Baroness Tonge: My Lords, I, too, congratulate the noble Lord, Lord Walton, on securing this debate and on his excellent speech—not a speech, a tutorial—on the benefits of and need for medical research. I am sure that the House appreciated it. It was ably backed by the personal story in the speech of my noble friend Lord Rodgers. I thank my noble friend Lord Addington for reminding us that we should be thinking about a national health service. He reminded us that prevention is better than cure. I would add that my noble friend is not overweight; it is all muscle.

The National Health Service today is a strange organisation. It is neither totally planned from above, nor does it free its patients to obtain treatment and care from any health facility, public or private, that they wish. It is something of a muddle and rather confusing. It is leading to a lot of fragmentation and confusion. I shall illustrate the law of unintended consequences in some of the things that are happening in the health service, especially in medical education and research. Teaching and research used to be done primarily by the academic workforce in medical schools, medical faculties and the teaching hospitals, often in collaboration with doctors and physiologists in the non-teaching hospitals and using all the extra clinical material in those places. However, between 2000 and 2007, there was a fall of 27 per cent in the medical academic workforce. There are now only 2,937 academics working in our hospitals, medical schools and universities. Despite that, there has been a huge increase in the number of undergraduates: a 50 per cent increase in the number of medical students in the past 10 years, which is hugely welcome. The student population is currently 30,000, excluding all the postgraduate students, but that means that there is only one medical academic working in this country per 100 undergraduate students.

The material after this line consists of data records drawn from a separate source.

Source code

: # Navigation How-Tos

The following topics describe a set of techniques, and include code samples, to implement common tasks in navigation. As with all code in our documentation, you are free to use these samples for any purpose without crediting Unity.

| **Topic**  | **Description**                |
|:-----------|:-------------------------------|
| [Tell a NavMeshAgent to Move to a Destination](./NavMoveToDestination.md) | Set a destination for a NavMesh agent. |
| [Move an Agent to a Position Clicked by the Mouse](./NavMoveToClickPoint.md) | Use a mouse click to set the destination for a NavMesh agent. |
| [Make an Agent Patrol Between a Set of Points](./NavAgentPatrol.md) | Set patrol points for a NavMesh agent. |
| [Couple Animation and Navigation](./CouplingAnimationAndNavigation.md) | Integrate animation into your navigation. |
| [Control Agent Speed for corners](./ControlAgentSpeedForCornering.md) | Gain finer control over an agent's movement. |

As a result of the decline in academic staff, there is more pressure on clinical staff in hospitals to teach and do research, but managers of those hospitals are often interested only in data collection, patient throughputs, targets and waiting lists. Teaching and research are very low on their radar screens and we heard from the noble Lord, Lord Warner, that PCT commissioning is questionable at times and does not always consider research and education.